→ STATED GOAL: Rewrite all lines of the records, changing "scientific name" to "binomial name" and keeping everything else the same. Leave out the pictures.

→ INFORMATION SUPPLIED:

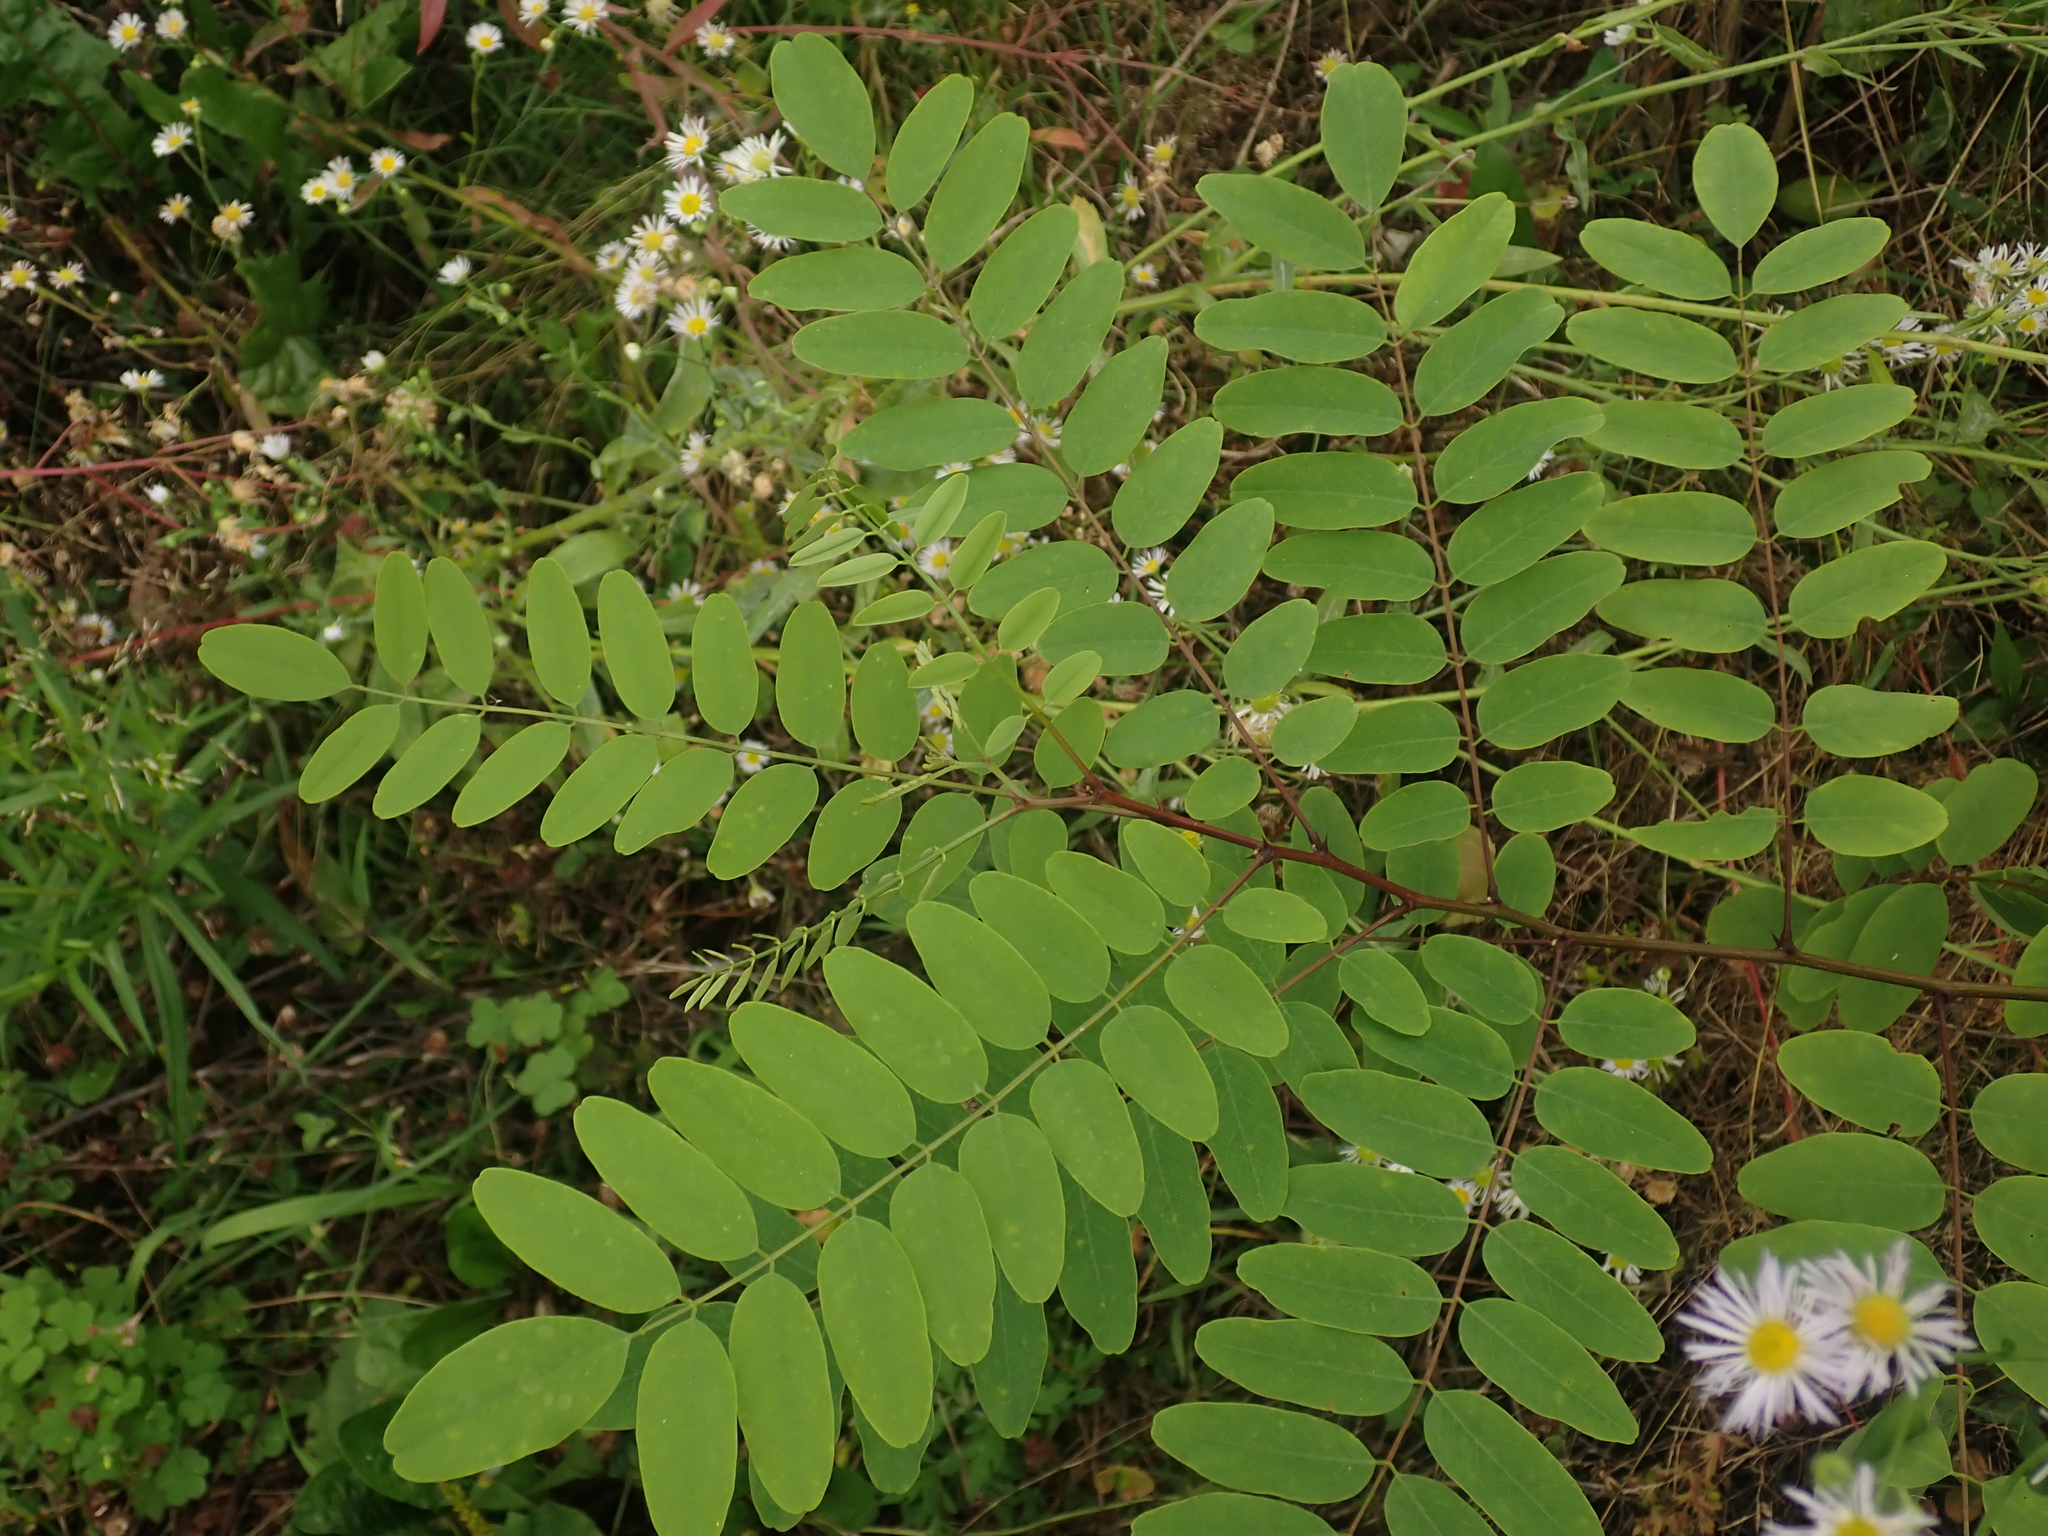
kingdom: Plantae
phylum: Tracheophyta
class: Magnoliopsida
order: Fabales
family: Fabaceae
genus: Robinia
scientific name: Robinia pseudoacacia
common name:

→ THE RESPONSE:
kingdom: Plantae
phylum: Tracheophyta
class: Magnoliopsida
order: Fabales
family: Fabaceae
genus: Robinia
binomial name: Robinia pseudoacacia
common name:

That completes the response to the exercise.